__Task objective__
Carry on the editors' talk-page discussion below, picking up after its final comment.

__Excerpt__
For a second time User:Noz92 did a complete replacement [1] of the article, I reverted again for these reason:

  • old content, includeing referencesm was deleted
  • new content not very layman-friendly
  • it's Schwarzschild, not Swartzchild. If you don't know this, there a some doubts about your qualifications to edit this article

Pjacobi 15:49, 2005 Jan 22 (UTC)


Can somebody who speaks Japanese check the edit by 166.121.37.7. The old link was an actual article while the current one looks like the notice of no article yet. --Laura Scudder | Talk 00:09, 19 Apr 2005 (UTC)

Reason for removing the 'Hitchhiker's Guide to the Galaxy' edit[edit]

I've noticed a few times on WP that people mention things along the following lines: 'in the science fiction series blah blah blah, ... one character falls into a wormhole and blah blah blah'. It might be OK to mention stuff like that in non-scientific articles, but in the middle of scientific ones is a little out of place. Perhaps a little section on science fiction is appropriate in the scientific article (especially for controversial ideas like wormholes) - something like the article Alcubierre drive (if I remember correctly). Mpatel 08:26, 8 Jun 2005 (UTC)

Bubble universe[edit]

the universe should not be called as UNIverse but instead be called MULTIverse. There is NOT only 1 big bang that happen. It is possible that there is a parrallel universe somewhere! another universe made up mostly of anti-matter. Do you know the granfather paradox? Although going back in time does not affect the future, it affects the parrellel universe. So in parallel universe or in other bubble universe, it is possible that whiteholes exist there, instead of blackholes.

__Data entries__

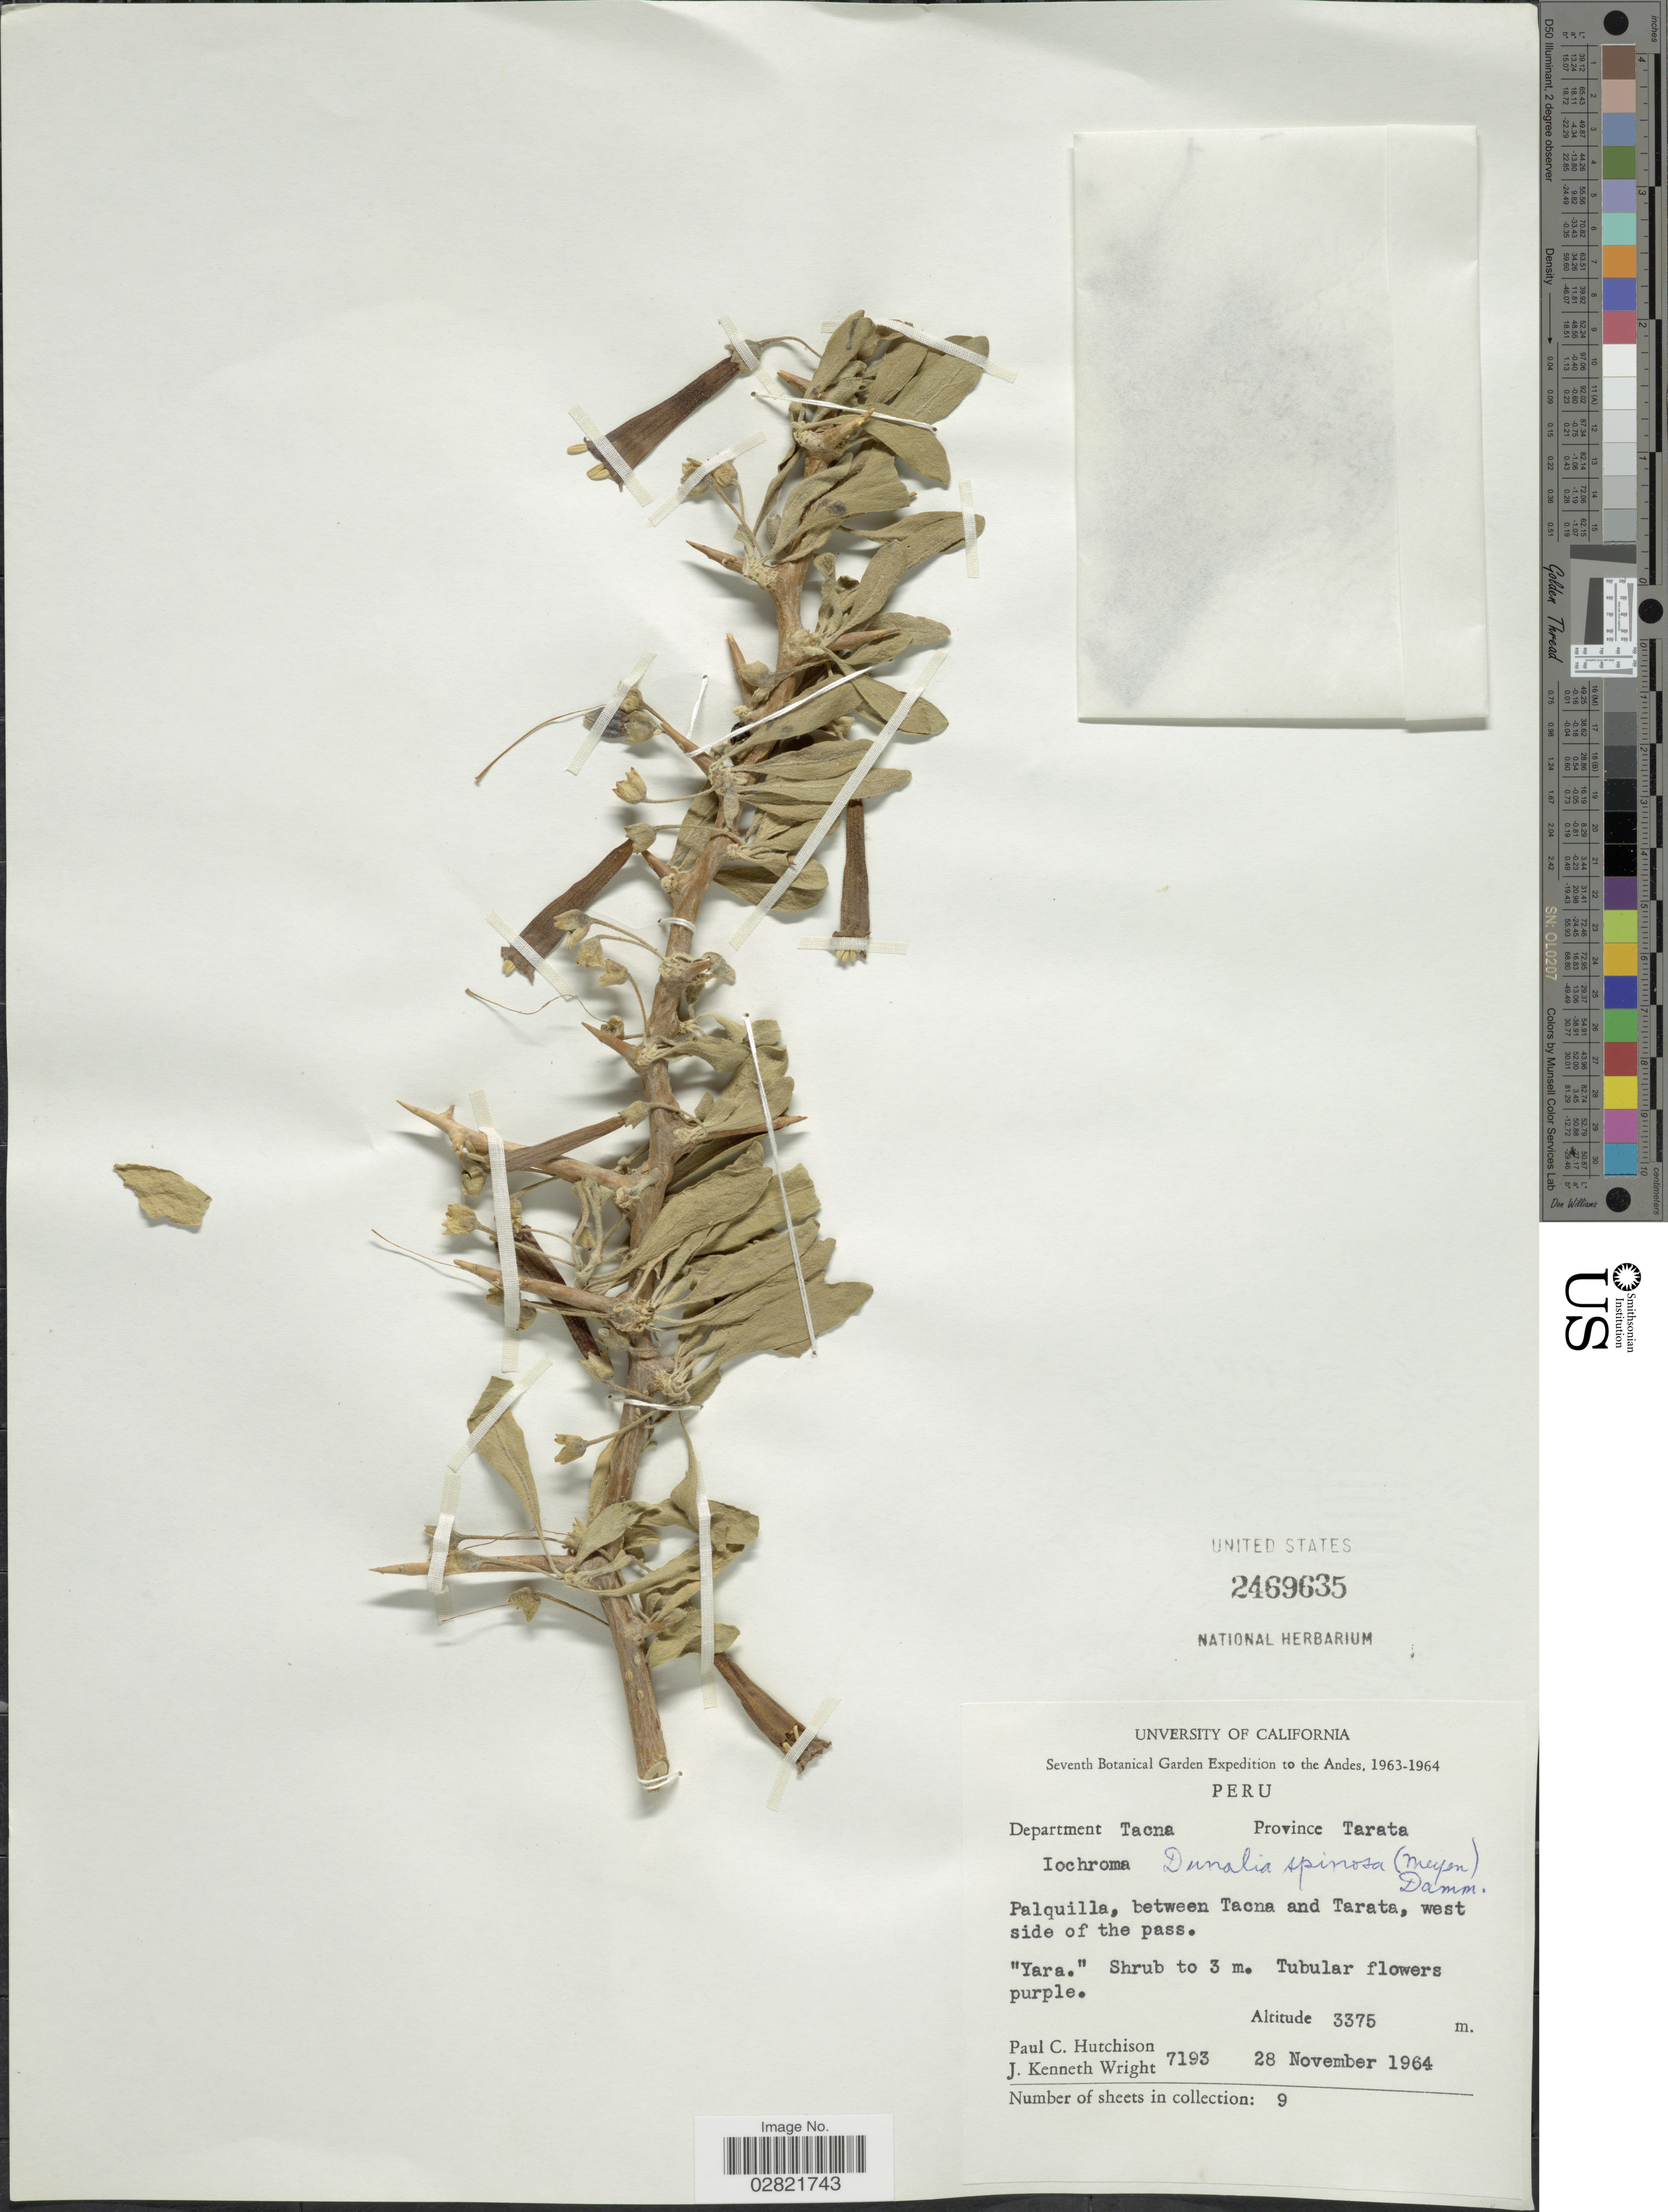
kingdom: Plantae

==

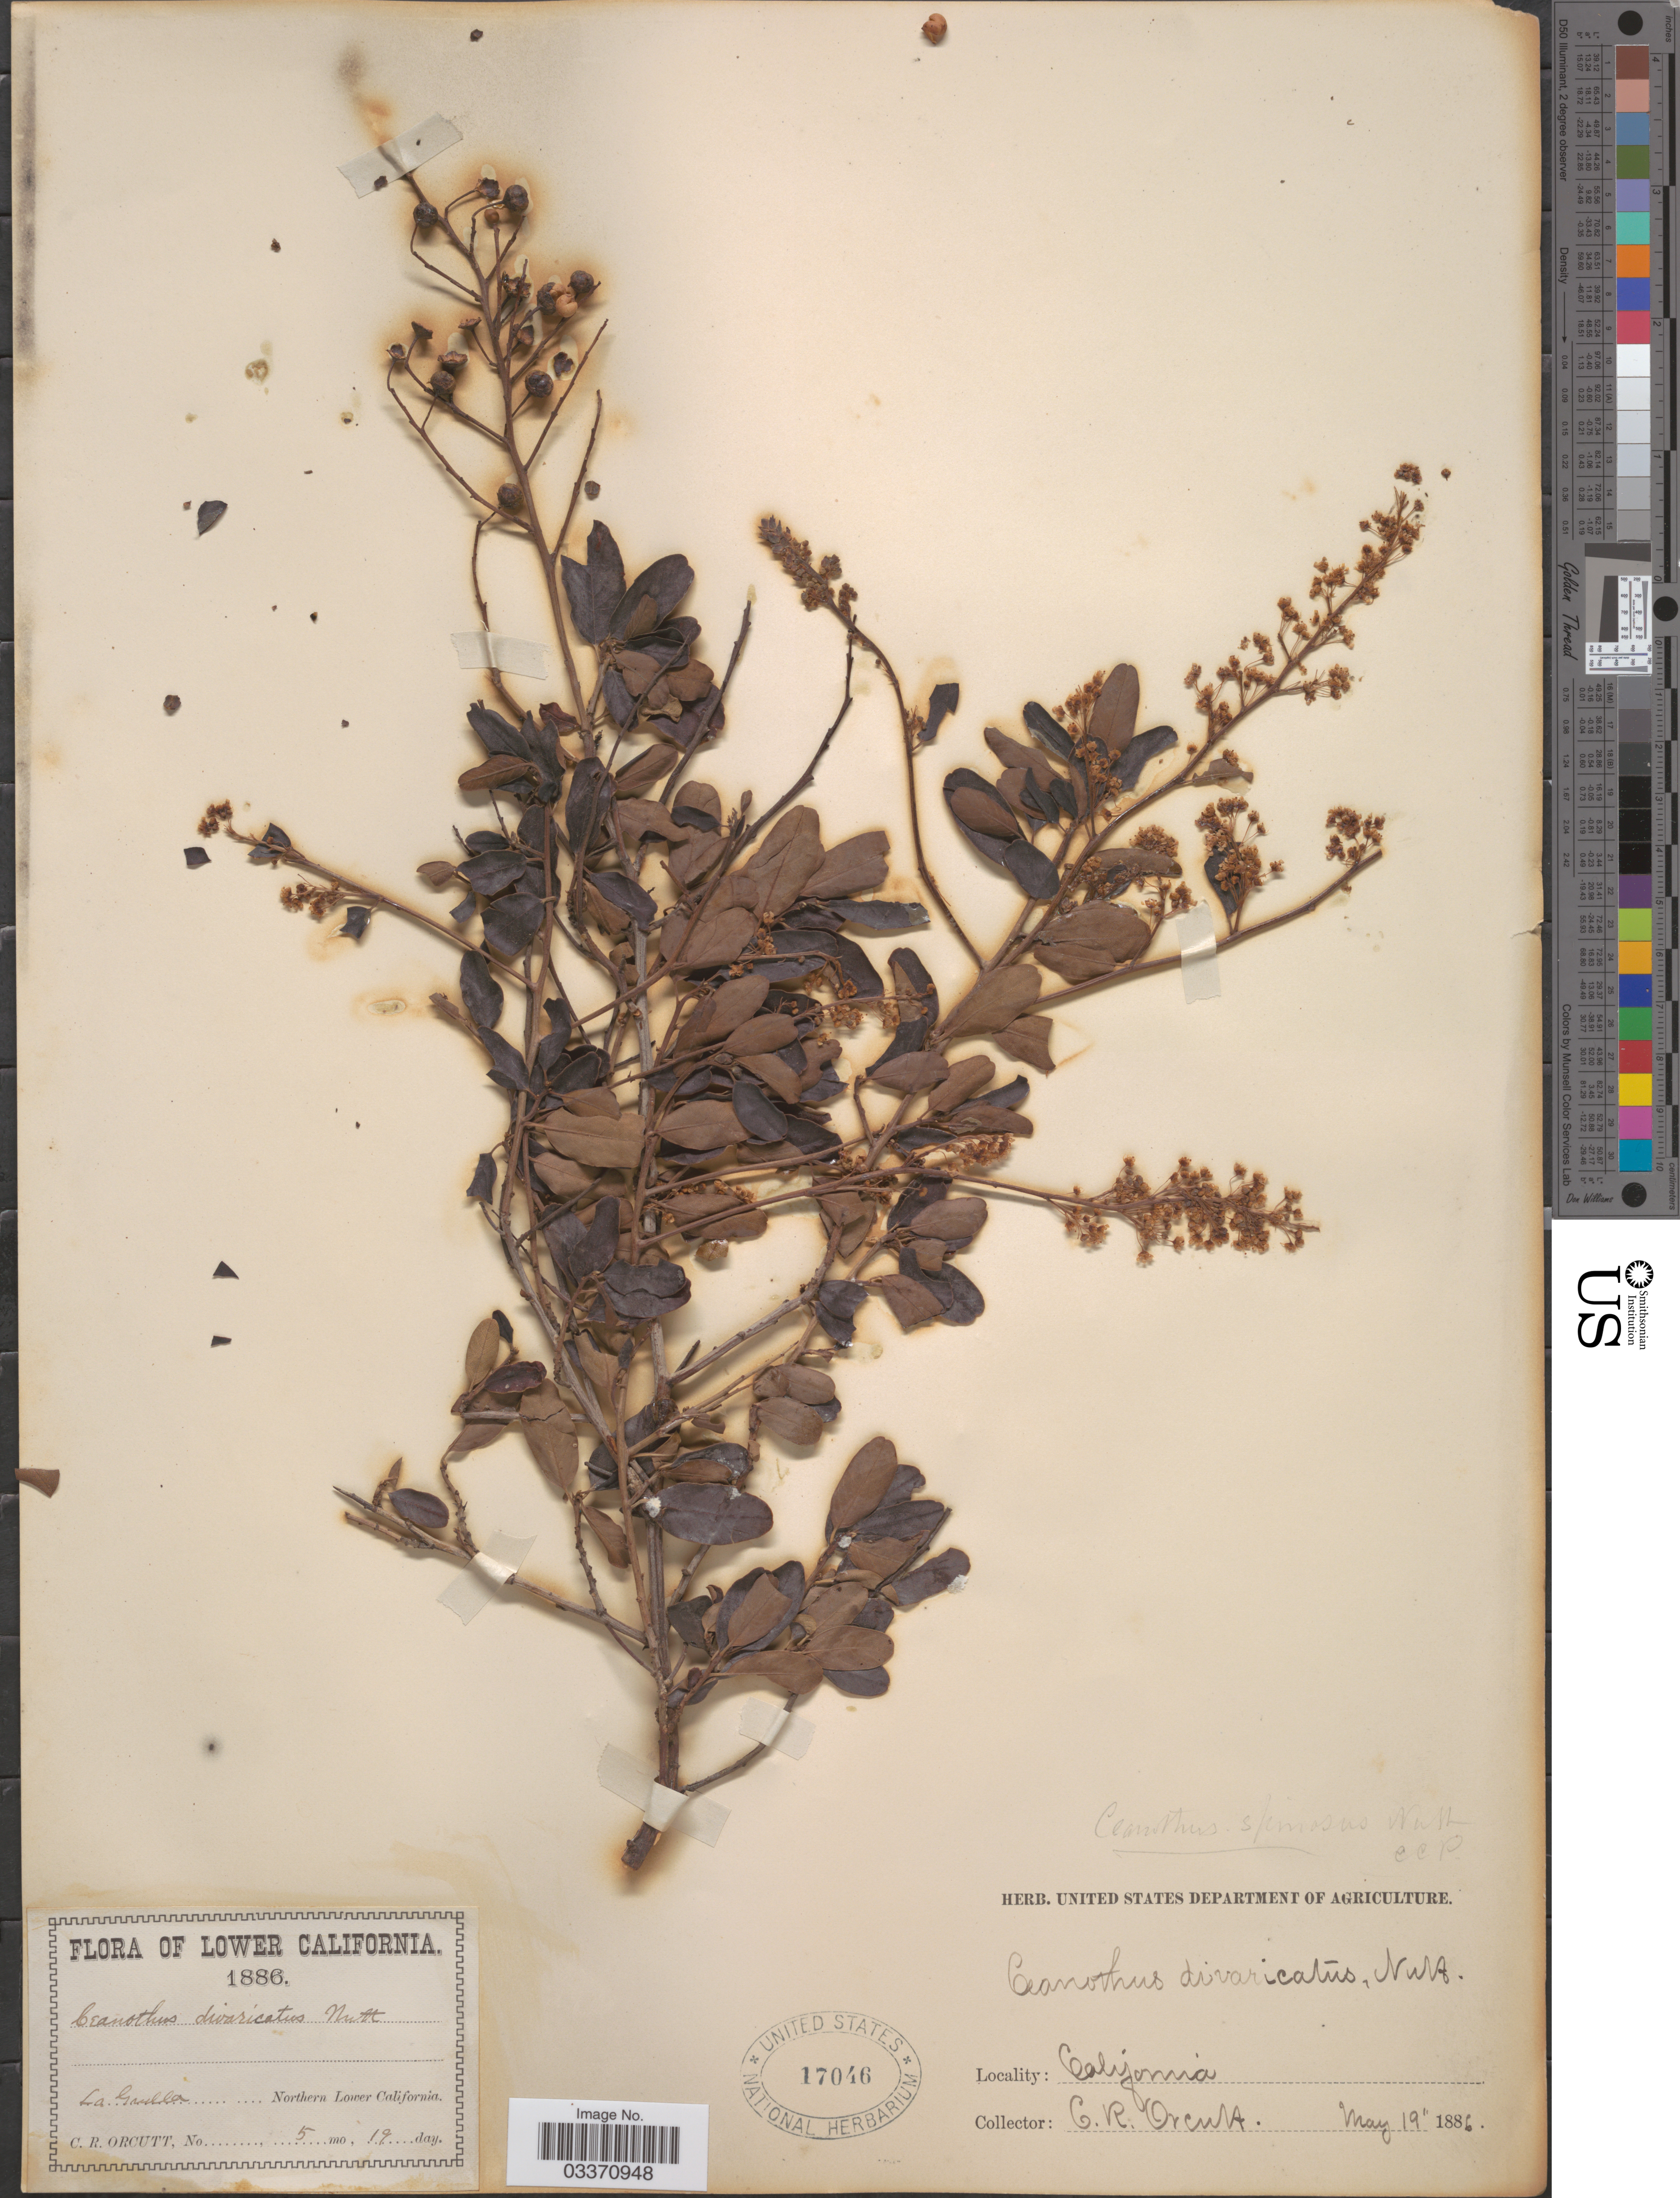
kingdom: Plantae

__Exercise answer__
if any one got other doubts please post here.

Bubble universes have nothing to do with the Grandfather paradox... those are separate "existences" not universes... —The preceding unsigned comment was added by 68.119.88.132 (talkcontribs) on 06:47, 8 April 2007.

Wierd sentence[edit]

In the "Overview" section, the first paragraph ends with this:

Imagine a gravitational field, without a surface. Acceleration due to gravity is the greatest on the surface of any body. But since black holes lack a surface, acceleration due to gravity increases exponentially, but never reaches a final value as there is no considered surface in a singularity.

Not only is it completely unrelated to everything around it, it seems to just want to say that the force of gravity (and therefore acceleration) will get stronger the closer you are to the center of mass. Here I am just going by classical mechanics, which is not what this article is about, but it seems this sentence might be. Why even invoke a "surface"? The whole thing seems strange to me.--Ribidag (talk) 12:40, 6 June 2022 (UTC)[reply]

Supermassive Black Hole abbreviated SBH[edit]

Throughout science, there's a move towards uniformly abbreviating supermassive black hole as SBH. 104.190.63.217 (talk) 18:22, 14 January 2023 (UTC)[reply]

No references in Physical relevance chapter[edit]

Where are the sources ?

I'd like to say by the way that black holes don't get formed. They were already there before the supernova. Compression in a supernova for instance is temporary. Temporary compression cannot yield a stable black hole, it's like thinking that after a nuclear explosion, is found a nuclear reactor. It's the same absurdity who claims that each supernova creates a black hole.

As references for my own remark, you can read : The first published model https://hal.science/hal-01673630v4 A description of black hole eruptions in http://pubs.sciepub.com/ijp/7/4/4/index.html For a more advanced description with more proof http://pubs.sciepub.com/ijp/9/1/5/index.html The "Big Bang" black hole https://journals.scholarpublishing.org/index.php/AIVP/article/view/15578

~~ 2A01:CB1D:89:B500:8E3F:3211:538:DEBF (talk) 12:53, 28 October 2023 (UTC)[reply]

By the way in the last peer reviewed article on the "Big Bang", I mention a white hole case, on Jupiter's surface.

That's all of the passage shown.